I’m sorry, Ethan said.
He needed to remember what he’d done. Ruby said he should remember it and make amends but set aside the pain. It was the seed and the pearl would grow around it, and he didn’t deserve her. She talked to him sometimes just as he fell asleep. She whispered in his ear. It won’t happen from one day to the next. It was a journey, and she said the same tired things that counselors everywhere said to drug addicts and gamblers and compulsive overeaters. One step and then another. Her fingers were gentle against his cheek.

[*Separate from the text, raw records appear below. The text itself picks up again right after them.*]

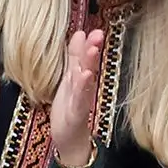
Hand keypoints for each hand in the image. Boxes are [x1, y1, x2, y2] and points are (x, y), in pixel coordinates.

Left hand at [50, 29, 103, 163]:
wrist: (70, 139)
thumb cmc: (70, 108)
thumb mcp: (70, 79)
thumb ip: (75, 58)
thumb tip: (80, 34)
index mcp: (80, 78)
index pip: (85, 57)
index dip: (88, 43)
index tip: (93, 28)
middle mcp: (83, 87)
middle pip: (89, 65)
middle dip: (93, 49)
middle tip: (98, 33)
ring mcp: (81, 99)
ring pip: (85, 79)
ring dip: (89, 64)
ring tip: (92, 49)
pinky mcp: (77, 113)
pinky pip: (80, 98)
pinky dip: (83, 87)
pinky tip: (85, 75)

The woman pulled harder, and Ethan pulled back. Her lips curled back from her teeth. He felt himself rising, and he didn’t know why. Ficus trees grew in the city, and morning glories covered them. Everything was heavy with growing vines. He rose above these things. Above the water rolling against the sand. Rolling and falling back and he was over the treetops and he saw the woman and the girl farther down. Sweet girl walking into the water. God forgive him what he’d done. Above them and the fishermen tending their boats and the air was cool again and Ruby was calling his name. Only you can save yourself, Ruby always said, but she was wrong. She saved him every day. She saved him by singing in that lousy voice and by opening the blinds. Her voice pulled him upward, and he wasn’t afraid. Above the city and its cathedrals. Above the sand and the dark water and he needed to thank her.